Exercise description: Would you copy the records exactly, leaving the pictures out?

Collected data:
##########

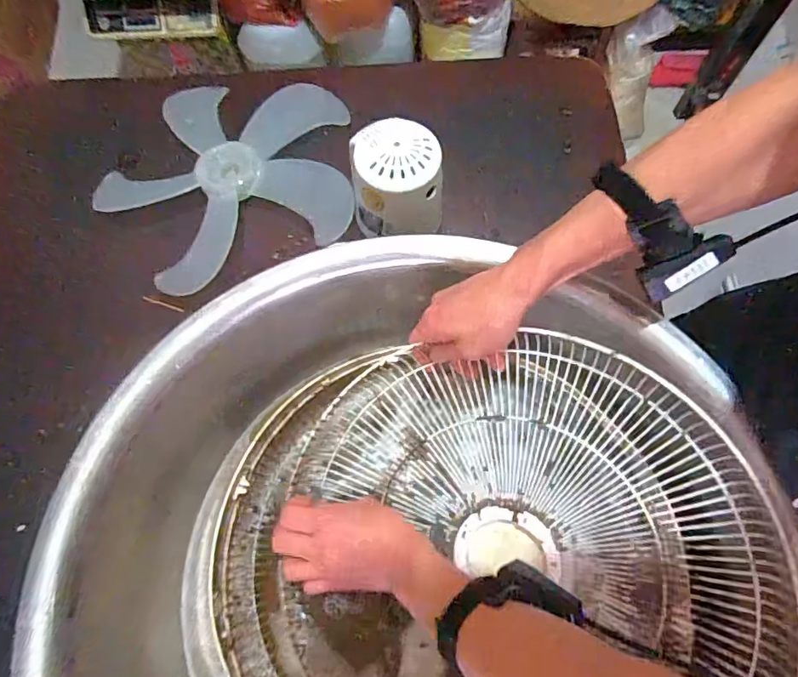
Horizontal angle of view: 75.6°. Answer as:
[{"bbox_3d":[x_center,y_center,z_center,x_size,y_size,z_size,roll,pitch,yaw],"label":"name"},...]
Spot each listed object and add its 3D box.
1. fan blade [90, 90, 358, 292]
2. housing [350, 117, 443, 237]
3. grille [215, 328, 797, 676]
[{"bbox_3d":[-0.241,-0.244,0.727,0.355,0.038,0.324,-21,71,-6],"label":"fan blade"},{"bbox_3d":[-0.003,-0.197,0.649,0.110,0.108,0.110,0,70,1],"label":"housing"},{"bbox_3d":[0.065,0.222,0.478,0.478,0.087,0.421,-5,77,17],"label":"grille"}]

##########

Solved exercise:
Horizontal angle of view: 75.6°. Answer as:
[{"bbox_3d":[x_center,y_center,z_center,x_size,y_size,z_size,roll,pitch,yaw],"label":"name"},...]
Spot each listed object and add its 3D box.
1. fan blade [90, 90, 358, 292]
2. housing [350, 117, 443, 237]
3. grille [215, 328, 797, 676]
[{"bbox_3d":[-0.241,-0.244,0.727,0.355,0.038,0.324,-21,71,-6],"label":"fan blade"},{"bbox_3d":[-0.003,-0.197,0.649,0.110,0.108,0.110,0,70,1],"label":"housing"},{"bbox_3d":[0.065,0.222,0.478,0.478,0.087,0.421,-5,77,17],"label":"grille"}]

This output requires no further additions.